A dear friend, cookbook author, chef, and culinary instructor Hallie Harron, visited over this past weekend. Kranston, Hallie and I spent the weekend spewing rapid fire conversation and reminiscing about all things culinary. Although a decade had passed culinary professionals all possess a common bond, and although we only had one evening to catch up before Hallie made her way to Portland, the tales told into the early morning hours dusted off our memory mantles.
Hallie now divides her time between Arizona and Mollans, France nestled in the Rhone Valley. Her cooking school Maison Mollans is one of the premier culinary adventures in Provence. A great escape for the chef or restaurant owner who wants to refine skills while escaping the stress of the business for a week or a few days.
Hallie brought a wonderful jar of Lavender Pepper, made with Lavender distilled in her village. Flavored peppers are soon to be hotter than sea salts.The essence has top celery stick, peanut butter toast, and even faintly flavored a beautiful smoked duck’s leg from Jim Reichardt’s Liberty Ducks in Sonoma. Experimentation is the beginning of great recipes.
During one conversation I confessed my favorite restaurant ownership was Chez Foley. The small fifty seat Minnesota Faux French Bistro spurned culinary creativity that could not be achieved as safely in larger operations.
A true benefit of small restaurant ownership. Plus, in today’s world of high tech communication, it´s easy to obtain products from around the country making it worth an owner’s time to research various flavors from other regions.
Hallie has just turned a slight inconvenience, propelled by diesel fuel, rather than gasoline, into a soon-to-be released cookbook. She came up with the idea for her book, Tomatoes and Mozzarella, 101 Ways to enjoy the Tantalizing Twosome… after missing her reservation for dinner. However, enjoying oven roasted cherry tomatoes, on the vine, sprinkled with olive oil and paired with fresh Mozzarella, in the only cafe open in the French village turned out to be a book blessing in disguise.
A priority for a every restaurant owner is create dishes that people remember. It’s simple to do. It takes a bit of creativity, and hunting but the hunt is getting easier as the world gets smaller.
Once, only local suppliers could accomodate creative chef, unless you were a big guy with deep pockets, and a clientele that spanned the globe in first class or private jet.

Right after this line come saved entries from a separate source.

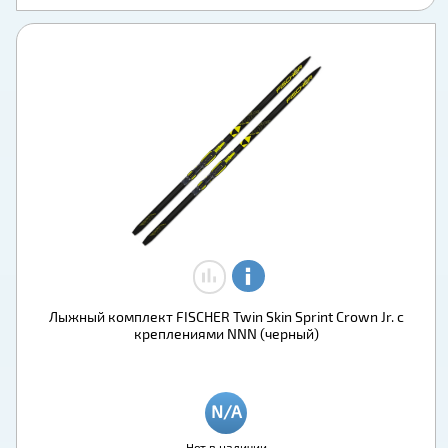
Лыжный комплект FISCHER Twin Skin Sprint Crown Jr. с
креплениями NNN (черный)
Нет в наличии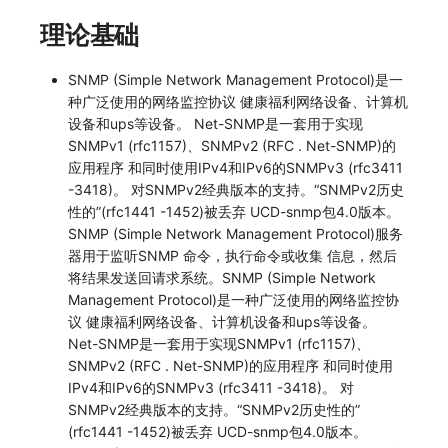
SourceMap
分享管理
监控
DataKit清单
理论基础
自定义环境变量
跨工作空间授权
LLM监测
SNMP (Simple Network Management Protocol)是一
其他
字段展示权限
管理
种广泛使用的网络监控协议 健康福利网络设备、计算机
设备和ups等设备。 Net-SNMP是一套用于实现
敏感数据扫描
快照管理
SNMPv1 (rfc1157)、SNMPv2 (RFC . Net-SNMP)的
应用程序 和同时使用IPv4和IPv6的SNMPv3 (rfc3411
实验室
DQL 数据查询
-3418)。 对SNMPv2经典版本的支持。“SNMPv2历史
性的”(rfc1441 -1452)被丢弃 UCD-snmp包4.0版本。
SSO 管理
Func 函数
SNMP (Simple Network Management Protocol)服务
器用于监听SNMP 命令，执行命令或收集 信息，然后
支持中心
账单分析
将结果发送回请求系统。SNMP (Simple Network
Management Protocol)是一种广泛使用的网络监控协
免登录 Token
议 健康福利网络设备、计算机设备和ups等设备。
Net-SNMP是一套用于实现SNMPv1 (rfc1157)、
图表图片
SNMPv2 (RFC . Net-SNMP)的应用程序 和同时使用
IPv4和IPv6的SNMPv3 (rfc3411 -3418)。 对
SNMPv2经典版本的支持。“SNMPv2历史性的”
(rfc1441 -1452)被丢弃 UCD-snmp包4.0版本。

Now, the Internet has opened up an entire world and essentially cataloged artisan purveyors that will not only add flavor to a dish, but romantic prestige to your kitchen. And, your location is no longer the barrier between supply and demand of great products.

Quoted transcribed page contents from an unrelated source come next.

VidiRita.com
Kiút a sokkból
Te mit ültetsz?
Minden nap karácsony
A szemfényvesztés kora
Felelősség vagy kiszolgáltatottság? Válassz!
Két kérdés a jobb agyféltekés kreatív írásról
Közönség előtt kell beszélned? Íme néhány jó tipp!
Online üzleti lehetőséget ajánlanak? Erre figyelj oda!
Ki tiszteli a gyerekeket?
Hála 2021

Whether in Rice Lake, Wisconsin or Los Angeles, California, some of the finest products in the country are at your fingertips.
Dress up a salad, and your menu, by featuring a California olive oil. In Healdsburg, CA.DaVero produces the finest flavored oil, pressed with Meyer lemons in the world. A bit south, in Petaluma, McEvoy Ranch produces an especially peppery Tuscan=styled oil pressed at one of the most sophisticated olive mills in the country. And, if you don’t think olive oil matters, try these two high breds and taste the difference.
Or, drizzle a bit of Branches Black Button Sage Honey from Katz and Company in Napa Valley on fresh strawberries for a dessert that has sex appeal, incredible flavor, and will be stored in the memory bank for late night story telling.
One of the joys of the culinary adventure, is possessing the ability to develop new tastes and sharing them with customers.
I hired a sous chef, once, who had few skills. He ruined a pork loin, butchered a chicken, and cut his finger with a knife so dull it would have lost a war with a spoon. That was in the first hour of his employ. During hour two, I instructed him to get a number 10 can of Jalapenos peppers and a box of Malted Waffle Mix that I had inherited months earlier when I took over the restaurant. I told him to experiment. I wanted him to create a Jalapenos Waffle for the bread basklet that evening at Chez Foley. He looked at me as though a fool.
He was fired. The waffles had a ten year run.
Be adventurous. Think outside the big box on the back of the delivery truck.